First, I installed KaTeX in the project: npm install katex.

Next, I modified the component:

"use client";

import { useEffect, useRef } from "react";
import "katex/dist/katex.min.css";
import renderMathInElement from "katex/dist/contrib/auto-render";

export function Article({ html }: { html: string }) {
  const articleRef = useRef<HTMLElement>(null);

  useEffect(() => {
    const articleElement = articleRef.current;
    if (!articleElement) return;

    renderMathInElement(articleElement, {
      delimiters: [
        { left: "$$", right: "$$", display: true },
        { left: "$", right: "$", display: false },
      ],
      throwOnError: false,
    });
  }, [html]);

  return <article ref={articleRef} dangerouslySetInnerHTML={{ __html: html }} />;
}

The Type Error

Of course, it wouldn't be that easy. TypeScript complained, correctly, that it didn't know about the katex/dist/contrib/auto-render module. The solution was the last trick up any TS dev's sleeve: create our own type definition file.

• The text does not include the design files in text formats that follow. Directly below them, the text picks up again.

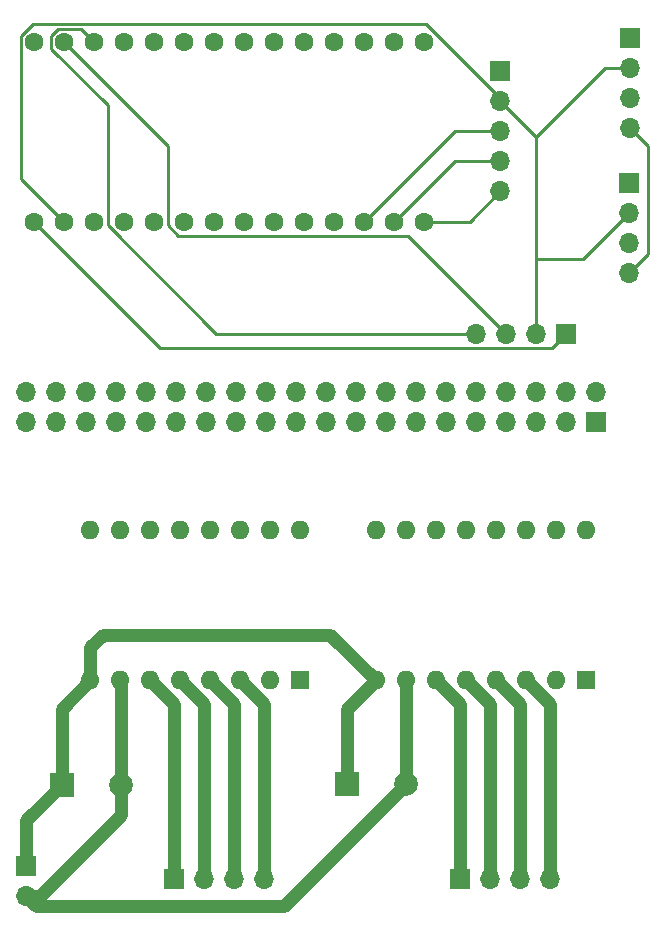
<source format=gbr>
%TF.GenerationSoftware,KiCad,Pcbnew,5.1.7-a382d34a88~90~ubuntu20.04.1*%
%TF.CreationDate,2022-09-16T19:00:19+02:00*%
%TF.ProjectId,goto-exp,676f746f-2d65-4787-902e-6b696361645f,rev?*%
%TF.SameCoordinates,Original*%
%TF.FileFunction,Copper,L2,Bot*%
%TF.FilePolarity,Positive*%
%FSLAX46Y46*%
G04 Gerber Fmt 4.6, Leading zero omitted, Abs format (unit mm)*
G04 Created by KiCad (PCBNEW 5.1.7-a382d34a88~90~ubuntu20.04.1) date 2022-09-16 19:00:19*
%MOMM*%
%LPD*%
G01*
G04 APERTURE LIST*
%TA.AperFunction,ComponentPad*%
%ADD10O,1.700000X1.700000*%
%TD*%
%TA.AperFunction,ComponentPad*%
%ADD11R,1.700000X1.700000*%
%TD*%
%TA.AperFunction,ComponentPad*%
%ADD12C,1.600000*%
%TD*%
%TA.AperFunction,ComponentPad*%
%ADD13C,2.000000*%
%TD*%
%TA.AperFunction,ComponentPad*%
%ADD14R,2.000000X2.000000*%
%TD*%
%TA.AperFunction,ComponentPad*%
%ADD15O,1.600000X1.600000*%
%TD*%
%TA.AperFunction,ComponentPad*%
%ADD16R,1.600000X1.600000*%
%TD*%
%TA.AperFunction,Conductor*%
%ADD17C,0.250000*%
%TD*%
%TA.AperFunction,Conductor*%
%ADD18C,1.100000*%
%TD*%
G04 APERTURE END LIST*
D10*
%TO.P,J4,4*%
%TO.N,Net-(J3-Pad4)*%
X144843500Y-58343800D03*
%TO.P,J4,3*%
%TO.N,Net-(J3-Pad3)*%
X144843500Y-55803800D03*
%TO.P,J4,2*%
%TO.N,Net-(Arduino1-Pad2)*%
X144843500Y-53263800D03*
D11*
%TO.P,J4,1*%
%TO.N,Net-(J2-Pad1)*%
X144843500Y-50723800D03*
%TD*%
D12*
%TO.P,U1,1*%
%TO.N,Net-(U1-Pad1)*%
X94509000Y-38775700D03*
%TO.P,U1,2*%
%TO.N,Net-(Arduino1-Pad3)*%
X97049000Y-38775700D03*
%TO.P,U1,3*%
%TO.N,Net-(Arduino1-Pad4)*%
X99589000Y-38775700D03*
%TO.P,U1,4*%
%TO.N,Net-(U1-Pad4)*%
X102129000Y-38775700D03*
%TO.P,U1,5*%
%TO.N,Net-(U1-Pad5)*%
X104669000Y-38775700D03*
%TO.P,U1,6*%
%TO.N,Net-(U1-Pad6)*%
X107209000Y-38775700D03*
%TO.P,U1,7*%
%TO.N,Net-(U1-Pad7)*%
X109749000Y-38775700D03*
%TO.P,U1,8*%
%TO.N,Net-(U1-Pad8)*%
X112289000Y-38775700D03*
%TO.P,U1,9*%
%TO.N,Net-(U1-Pad9)*%
X114829000Y-38775700D03*
%TO.P,U1,10*%
%TO.N,Net-(U1-Pad10)*%
X117369000Y-38775700D03*
%TO.P,U1,11*%
%TO.N,Net-(U1-Pad11)*%
X119909000Y-38775700D03*
%TO.P,U1,12*%
%TO.N,Net-(U1-Pad12)*%
X122449000Y-38775700D03*
%TO.P,U1,13*%
%TO.N,Net-(U1-Pad13)*%
X124989000Y-38775700D03*
%TO.P,U1,33*%
%TO.N,Net-(Arduino1-Pad1)*%
X94509000Y-54015700D03*
%TO.P,U1,32*%
%TO.N,Net-(Arduino1-Pad2)*%
X97049000Y-54015700D03*
%TO.P,U1,31*%
%TO.N,Net-(J2-Pad1)*%
X99589000Y-54015700D03*
%TO.P,U1,30*%
%TO.N,Net-(U1-Pad30)*%
X102129000Y-54015700D03*
%TO.P,U1,29*%
%TO.N,Net-(U1-Pad29)*%
X104669000Y-54015700D03*
%TO.P,U1,28*%
%TO.N,Net-(U1-Pad28)*%
X107209000Y-54015700D03*
%TO.P,U1,27*%
%TO.N,Net-(U1-Pad27)*%
X109749000Y-54015700D03*
%TO.P,U1,26*%
%TO.N,Net-(J3-Pad3)*%
X112289000Y-54015700D03*
%TO.P,U1,25*%
%TO.N,Net-(J3-Pad4)*%
X114829000Y-54015700D03*
%TO.P,U1,24*%
%TO.N,Net-(U1-Pad24)*%
X117369000Y-54015700D03*
%TO.P,U1,23*%
%TO.N,Net-(U1-Pad23)*%
X119909000Y-54015700D03*
%TO.P,U1,22*%
%TO.N,Net-(J2-Pad3)*%
X122449000Y-54015700D03*
%TO.P,U1,21*%
%TO.N,Net-(J2-Pad4)*%
X124989000Y-54015700D03*
%TO.P,U1,14*%
%TO.N,Net-(U1-Pad14)*%
X127529000Y-38775700D03*
%TO.P,U1,20*%
%TO.N,Net-(J2-Pad5)*%
X127529000Y-54015700D03*
%TD*%
D11*
%TO.P,J2,1*%
%TO.N,Net-(J2-Pad1)*%
X133972300Y-41249600D03*
D10*
%TO.P,J2,2*%
%TO.N,Net-(Arduino1-Pad2)*%
X133972300Y-43789600D03*
%TO.P,J2,3*%
%TO.N,Net-(J2-Pad3)*%
X133972300Y-46329600D03*
%TO.P,J2,4*%
%TO.N,Net-(J2-Pad4)*%
X133972300Y-48869600D03*
%TO.P,J2,5*%
%TO.N,Net-(J2-Pad5)*%
X133972300Y-51409600D03*
%TD*%
%TO.P,J3,4*%
%TO.N,Net-(J3-Pad4)*%
X144932400Y-46037500D03*
%TO.P,J3,3*%
%TO.N,Net-(J3-Pad3)*%
X144932400Y-43497500D03*
%TO.P,J3,2*%
%TO.N,Net-(Arduino1-Pad2)*%
X144932400Y-40957500D03*
D11*
%TO.P,J3,1*%
%TO.N,Net-(J2-Pad1)*%
X144932400Y-38417500D03*
%TD*%
D10*
%TO.P,J1,2*%
%TO.N,Net-(C1-Pad2)*%
X93802200Y-111048800D03*
D11*
%TO.P,J1,1*%
%TO.N,Net-(C1-Pad1)*%
X93802200Y-108508800D03*
%TD*%
D10*
%TO.P,RPi,40*%
%TO.N,Net-(RPi1-Pad40)*%
X93841700Y-68402200D03*
%TO.P,RPi,39*%
%TO.N,Net-(RPi1-Pad39)*%
X93841700Y-70942200D03*
%TO.P,RPi,38*%
%TO.N,Net-(RPi1-Pad38)*%
X96381700Y-68402200D03*
%TO.P,RPi,37*%
%TO.N,Net-(RPi1-Pad37)*%
X96381700Y-70942200D03*
%TO.P,RPi,36*%
%TO.N,Net-(RPi1-Pad36)*%
X98921700Y-68402200D03*
%TO.P,RPi,35*%
%TO.N,Net-(RPi1-Pad35)*%
X98921700Y-70942200D03*
%TO.P,RPi,34*%
%TO.N,Net-(RPi1-Pad34)*%
X101461700Y-68402200D03*
%TO.P,RPi,33*%
%TO.N,Net-(RPi1-Pad33)*%
X101461700Y-70942200D03*
%TO.P,RPi,32*%
%TO.N,Net-(RPi1-Pad32)*%
X104001700Y-68402200D03*
%TO.P,RPi,31*%
%TO.N,Net-(RPi1-Pad31)*%
X104001700Y-70942200D03*
%TO.P,RPi,30*%
%TO.N,Net-(RPi1-Pad30)*%
X106541700Y-68402200D03*
%TO.P,RPi,29*%
%TO.N,Net-(RPi1-Pad29)*%
X106541700Y-70942200D03*
%TO.P,RPi,28*%
%TO.N,Net-(RPi1-Pad28)*%
X109081700Y-68402200D03*
%TO.P,RPi,27*%
%TO.N,Net-(RPi1-Pad27)*%
X109081700Y-70942200D03*
%TO.P,RPi,26*%
%TO.N,Net-(RPi1-Pad26)*%
X111621700Y-68402200D03*
%TO.P,RPi,25*%
%TO.N,Net-(RPi1-Pad25)*%
X111621700Y-70942200D03*
%TO.P,RPi,24*%
%TO.N,Net-(RPi1-Pad24)*%
X114161700Y-68402200D03*
%TO.P,RPi,23*%
%TO.N,Net-(RPi1-Pad23)*%
X114161700Y-70942200D03*
%TO.P,RPi,22*%
%TO.N,Net-(RPi1-Pad22)*%
X116701700Y-68402200D03*
%TO.P,RPi,21*%
%TO.N,Net-(RPi1-Pad21)*%
X116701700Y-70942200D03*
%TO.P,RPi,20*%
%TO.N,Net-(RPi1-Pad20)*%
X119241700Y-68402200D03*
%TO.P,RPi,19*%
%TO.N,Net-(RPi1-Pad19)*%
X119241700Y-70942200D03*
%TO.P,RPi,18*%
%TO.N,Net-(RPi1-Pad18)*%
X121781700Y-68402200D03*
%TO.P,RPi,17*%
%TO.N,Net-(RPi1-Pad17)*%
X121781700Y-70942200D03*
%TO.P,RPi,16*%
%TO.N,Net-(RPi1-Pad16)*%
X124321700Y-68402200D03*
%TO.P,RPi,15*%
%TO.N,Net-(RPi1-Pad15)*%
X124321700Y-70942200D03*
%TO.P,RPi,14*%
%TO.N,Net-(RPi1-Pad14)*%
X126861700Y-68402200D03*
%TO.P,RPi,13*%
%TO.N,Net-(RPi1-Pad13)*%
X126861700Y-70942200D03*
%TO.P,RPi,12*%
%TO.N,Net-(RPi1-Pad12)*%
X129401700Y-68402200D03*
%TO.P,RPi,11*%
%TO.N,Net-(RPi1-Pad11)*%
X129401700Y-70942200D03*
%TO.P,RPi,10*%
%TO.N,Net-(Arduino1-Pad4)*%
X131941700Y-68402200D03*
%TO.P,RPi,9*%
%TO.N,Net-(RPi1-Pad9)*%
X131941700Y-70942200D03*
%TO.P,RPi,8*%
%TO.N,Net-(Arduino1-Pad3)*%
X134481700Y-68402200D03*
%TO.P,RPi,7*%
%TO.N,Net-(RPi1-Pad7)*%
X134481700Y-70942200D03*
%TO.P,RPi,6*%
%TO.N,Net-(Arduino1-Pad2)*%
X137021700Y-68402200D03*
%TO.P,RPi,5*%
%TO.N,Net-(RPi1-Pad5)*%
X137021700Y-70942200D03*
%TO.P,RPi,4*%
%TO.N,Net-(Arduino1-Pad1)*%
X139561700Y-68402200D03*
%TO.P,RPi,3*%
%TO.N,Net-(RPi1-Pad3)*%
X139561700Y-70942200D03*
%TO.P,RPi,2*%
%TO.N,Net-(RPi1-Pad2)*%
X142101700Y-68402200D03*
D11*
%TO.P,RPi,1*%
%TO.N,Net-(RPi1-Pad1)*%
X142101700Y-70942200D03*
%TD*%
D13*
%TO.P,C2,2*%
%TO.N,Net-(C1-Pad2)*%
X101826200Y-101638100D03*
D14*
%TO.P,C2,1*%
%TO.N,Net-(C1-Pad1)*%
X96826200Y-101638100D03*
%TD*%
D13*
%TO.P,C1,2*%
%TO.N,Net-(C1-Pad2)*%
X125956200Y-101612700D03*
D14*
%TO.P,C1,1*%
%TO.N,Net-(C1-Pad1)*%
X120956200Y-101612700D03*
%TD*%
D10*
%TO.P,ALTMotor1,4*%
%TO.N,Net-(ALTMotor1-Pad4)*%
X113983900Y-109601000D03*
%TO.P,ALTMotor1,3*%
%TO.N,Net-(ALTMotor1-Pad3)*%
X111443900Y-109601000D03*
%TO.P,ALTMotor1,2*%
%TO.N,Net-(ALTMotor1-Pad2)*%
X108903900Y-109601000D03*
D11*
%TO.P,ALTMotor1,1*%
%TO.N,Net-(ALTMotor1-Pad1)*%
X106363900Y-109601000D03*
%TD*%
D10*
%TO.P,Arduino1,4*%
%TO.N,Net-(Arduino1-Pad4)*%
X131914900Y-63461900D03*
%TO.P,Arduino1,3*%
%TO.N,Net-(Arduino1-Pad3)*%
X134454900Y-63461900D03*
%TO.P,Arduino1,2*%
%TO.N,Net-(Arduino1-Pad2)*%
X136994900Y-63461900D03*
D11*
%TO.P,Arduino1,1*%
%TO.N,Net-(Arduino1-Pad1)*%
X139534900Y-63461900D03*
%TD*%
D10*
%TO.P,AZMotor1,4*%
%TO.N,Net-(AZMotor1-Pad4)*%
X138139300Y-109639100D03*
%TO.P,AZMotor1,3*%
%TO.N,Net-(AZMotor1-Pad3)*%
X135599300Y-109639100D03*
%TO.P,AZMotor1,2*%
%TO.N,Net-(AZMotor1-Pad2)*%
X133059300Y-109639100D03*
D11*
%TO.P,AZMotor1,1*%
%TO.N,Net-(AZMotor1-Pad1)*%
X130519300Y-109639100D03*
%TD*%
D15*
%TO.P,StepperDriver2,16*%
%TO.N,Net-(RPi1-Pad35)*%
X141187300Y-80060800D03*
%TO.P,StepperDriver2,8*%
%TO.N,Net-(C1-Pad1)*%
X123407300Y-92760800D03*
%TO.P,StepperDriver2,15*%
%TO.N,Net-(RPi1-Pad32)*%
X138647300Y-80060800D03*
%TO.P,StepperDriver2,7*%
%TO.N,Net-(C1-Pad2)*%
X125947300Y-92760800D03*
%TO.P,StepperDriver2,14*%
%TO.N,Net-(RPi1-Pad1)*%
X136107300Y-80060800D03*
%TO.P,StepperDriver2,6*%
%TO.N,Net-(AZMotor1-Pad1)*%
X128487300Y-92760800D03*
%TO.P,StepperDriver2,13*%
%TO.N,Net-(RPi1-Pad1)*%
X133567300Y-80060800D03*
%TO.P,StepperDriver2,5*%
%TO.N,Net-(AZMotor1-Pad2)*%
X131027300Y-92760800D03*
%TO.P,StepperDriver2,12*%
%TO.N,Net-(RPi1-Pad3)*%
X131027300Y-80060800D03*
%TO.P,StepperDriver2,4*%
%TO.N,Net-(AZMotor1-Pad3)*%
X133567300Y-92760800D03*
%TO.P,StepperDriver2,11*%
%TO.N,Net-(RPi1-Pad5)*%
X128487300Y-80060800D03*
%TO.P,StepperDriver2,3*%
%TO.N,Net-(AZMotor1-Pad4)*%
X136107300Y-92760800D03*
%TO.P,StepperDriver2,10*%
%TO.N,Net-(RPi1-Pad7)*%
X125947300Y-80060800D03*
%TO.P,StepperDriver2,2*%
%TO.N,Net-(StepperDriver2-Pad2)*%
X138647300Y-92760800D03*
%TO.P,StepperDriver2,9*%
%TO.N,Net-(StepperDriver2-Pad9)*%
X123407300Y-80060800D03*
D16*
%TO.P,StepperDriver2,1*%
%TO.N,Net-(RPi1-Pad39)*%
X141187300Y-92760800D03*
%TD*%
D15*
%TO.P,StepperDriver1,16*%
%TO.N,Net-(RPi1-Pad37)*%
X117044600Y-80073500D03*
%TO.P,StepperDriver1,8*%
%TO.N,Net-(C1-Pad1)*%
X99264600Y-92773500D03*
%TO.P,StepperDriver1,15*%
%TO.N,Net-(RPi1-Pad33)*%
X114504600Y-80073500D03*
%TO.P,StepperDriver1,7*%
%TO.N,Net-(C1-Pad2)*%
X101804600Y-92773500D03*
%TO.P,StepperDriver1,14*%
%TO.N,Net-(RPi1-Pad1)*%
X111964600Y-80073500D03*
%TO.P,StepperDriver1,6*%
%TO.N,Net-(ALTMotor1-Pad1)*%
X104344600Y-92773500D03*
%TO.P,StepperDriver1,13*%
%TO.N,Net-(RPi1-Pad1)*%
X109424600Y-80073500D03*
%TO.P,StepperDriver1,5*%
%TO.N,Net-(ALTMotor1-Pad2)*%
X106884600Y-92773500D03*
%TO.P,StepperDriver1,12*%
%TO.N,Net-(RPi1-Pad11)*%
X106884600Y-80073500D03*
%TO.P,StepperDriver1,4*%
%TO.N,Net-(ALTMotor1-Pad3)*%
X109424600Y-92773500D03*
%TO.P,StepperDriver1,11*%
%TO.N,Net-(RPi1-Pad13)*%
X104344600Y-80073500D03*
%TO.P,StepperDriver1,3*%
%TO.N,Net-(ALTMotor1-Pad4)*%
X111964600Y-92773500D03*
%TO.P,StepperDriver1,10*%
%TO.N,Net-(RPi1-Pad15)*%
X101804600Y-80073500D03*
%TO.P,StepperDriver1,2*%
%TO.N,Net-(StepperDriver1-Pad2)*%
X114504600Y-92773500D03*
%TO.P,StepperDriver1,9*%
%TO.N,Net-(StepperDriver1-Pad9)*%
X99264600Y-80073500D03*
D16*
%TO.P,StepperDriver1,1*%
%TO.N,Net-(RPi1-Pad39)*%
X117044600Y-92773500D03*
%TD*%
D17*
%TO.N,Net-(Arduino1-Pad4)*%
X98463999Y-37650699D02*
X99589000Y-38775700D01*
X96508999Y-37650699D02*
X98463999Y-37650699D01*
X95923999Y-38235699D02*
X96508999Y-37650699D01*
X95923999Y-39315701D02*
X95923999Y-38235699D01*
X100714001Y-44105703D02*
X95923999Y-39315701D01*
X100714001Y-54265703D02*
X100714001Y-44105703D01*
X109910198Y-63461900D02*
X100714001Y-54265703D01*
X131914900Y-63461900D02*
X109910198Y-63461900D01*
%TO.N,Net-(Arduino1-Pad3)*%
X105794001Y-47520701D02*
X97049000Y-38775700D01*
X105794001Y-54265703D02*
X105794001Y-47520701D01*
X106668999Y-55140701D02*
X105794001Y-54265703D01*
X126133701Y-55140701D02*
X106668999Y-55140701D01*
X134454900Y-63461900D02*
X126133701Y-55140701D01*
%TO.N,Net-(Arduino1-Pad2)*%
X136994900Y-46812200D02*
X133972300Y-43789600D01*
X136994900Y-63461900D02*
X136994900Y-58293000D01*
X133972300Y-43534602D02*
X133972300Y-43789600D01*
X94419009Y-37200689D02*
X127638387Y-37200689D01*
X93383999Y-38235699D02*
X94419009Y-37200689D01*
X93383999Y-50350699D02*
X93383999Y-38235699D01*
X127638387Y-37200689D02*
X133972300Y-43534602D01*
X97049000Y-54015700D02*
X93383999Y-50350699D01*
X142849600Y-40957500D02*
X136994900Y-46812200D01*
X144932400Y-40957500D02*
X142849600Y-40957500D01*
X140944600Y-57162700D02*
X144843500Y-53263800D01*
X136994900Y-57162700D02*
X140944600Y-57162700D01*
X136994900Y-58293000D02*
X136994900Y-57162700D01*
X136994900Y-57162700D02*
X136994900Y-46812200D01*
%TO.N,Net-(Arduino1-Pad1)*%
X139534900Y-63461900D02*
X139534900Y-63906400D01*
X138359899Y-64636901D02*
X105130201Y-64636901D01*
X105130201Y-64636901D02*
X94509000Y-54015700D01*
X139534900Y-63461900D02*
X138359899Y-64636901D01*
D18*
%TO.N,Net-(ALTMotor1-Pad4)*%
X113983900Y-94792800D02*
X111964600Y-92773500D01*
X113983900Y-109601000D02*
X113983900Y-94792800D01*
%TO.N,Net-(ALTMotor1-Pad3)*%
X111443900Y-94792800D02*
X109424600Y-92773500D01*
X111443900Y-109601000D02*
X111443900Y-94792800D01*
%TO.N,Net-(ALTMotor1-Pad2)*%
X108903900Y-94792800D02*
X106884600Y-92773500D01*
X108903900Y-109601000D02*
X108903900Y-94792800D01*
%TO.N,Net-(ALTMotor1-Pad1)*%
X106363900Y-94792800D02*
X104344600Y-92773500D01*
X106363900Y-109601000D02*
X106363900Y-94792800D01*
%TO.N,Net-(AZMotor1-Pad4)*%
X138139300Y-94792800D02*
X136107300Y-92760800D01*
X138139300Y-109639100D02*
X138139300Y-94792800D01*
%TO.N,Net-(AZMotor1-Pad3)*%
X135599300Y-94792800D02*
X133567300Y-92760800D01*
X135599300Y-109639100D02*
X135599300Y-94792800D01*
%TO.N,Net-(AZMotor1-Pad2)*%
X133059300Y-94792800D02*
X131027300Y-92760800D01*
X133059300Y-109639100D02*
X133059300Y-94792800D01*
%TO.N,Net-(AZMotor1-Pad1)*%
X130519300Y-94792800D02*
X128487300Y-92760800D01*
X130519300Y-109639100D02*
X130519300Y-94792800D01*
%TO.N,Net-(C1-Pad2)*%
X101826200Y-92795100D02*
X101804600Y-92773500D01*
X101826200Y-101638100D02*
X101826200Y-92795100D01*
X125956200Y-92769700D02*
X125947300Y-92760800D01*
X125956200Y-101612700D02*
X125956200Y-92769700D01*
X101826200Y-102286681D02*
X101826200Y-101638100D01*
X115644000Y-111924900D02*
X125956200Y-101612700D01*
X101826200Y-104226881D02*
X101826200Y-101638100D01*
X95004281Y-111048800D02*
X101826200Y-104226881D01*
X93802200Y-111048800D02*
X95004281Y-111048800D01*
X94678300Y-111924900D02*
X93802200Y-111048800D01*
X115644000Y-111924900D02*
X94678300Y-111924900D01*
%TO.N,Net-(C1-Pad1)*%
X96826200Y-95211900D02*
X99264600Y-92773500D01*
X96826200Y-101638100D02*
X96826200Y-95211900D01*
X120956200Y-95211900D02*
X123407300Y-92760800D01*
X120956200Y-101612700D02*
X120956200Y-95211900D01*
X99264600Y-92773500D02*
X99279550Y-92758550D01*
X119571400Y-88924900D02*
X123407300Y-92760800D01*
X103113200Y-88924900D02*
X119571400Y-88924900D01*
X96826200Y-101638100D02*
X96826200Y-102044600D01*
X93802200Y-104662100D02*
X96826200Y-101638100D01*
X93802200Y-108508800D02*
X93802200Y-104662100D01*
X103113200Y-88924900D02*
X100292400Y-88924900D01*
X99264600Y-89952700D02*
X99264600Y-92773500D01*
X100292400Y-88924900D02*
X99264600Y-89952700D01*
D17*
%TO.N,Net-(J2-Pad5)*%
X131366200Y-54015700D02*
X133972300Y-51409600D01*
X127529000Y-54015700D02*
X131366200Y-54015700D01*
%TO.N,Net-(J2-Pad4)*%
X133951530Y-48869600D02*
X133972300Y-48869600D01*
X130135100Y-48869600D02*
X133972300Y-48869600D01*
X124989000Y-54015700D02*
X130135100Y-48869600D01*
%TO.N,Net-(J2-Pad3)*%
X133951530Y-46329600D02*
X133972300Y-46329600D01*
X130135100Y-46329600D02*
X133972300Y-46329600D01*
X122449000Y-54015700D02*
X130135100Y-46329600D01*
%TO.N,Net-(J2-Pad1)*%
X144919700Y-38404800D02*
X144932400Y-38417500D01*
%TO.N,Net-(J3-Pad4)*%
X144843500Y-58343800D02*
X146481800Y-56705500D01*
X146481800Y-47586900D02*
X144932400Y-46037500D01*
X146481800Y-56705500D02*
X146481800Y-47586900D01*
%TD*%
M02*

</source>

I created the file src/katex.d.ts:

declare module 'katex/dist/contrib/auto-render' {
  const renderMathInElement: (element: HTMLElement, options?: any) => void;
  export default renderMathInElement;
}

After restarting the development server, everything clicked into place. Tables rendered, code was highlighted, and the LaTeX equations appeared on the screen, perfectly.

The journey was long, but the lesson was valuable. When one approach (like server-side rendering) proves to be a dead end full of mysterious errors, the best solution isn't always to force the door open, but to find a completely different path. Client-side rendering is a powerful tool, separating concerns and, in this case, making the problem much simpler to solve.

Debugging can be frustrating, but persistence and the willingness to change strategies are our greatest allies.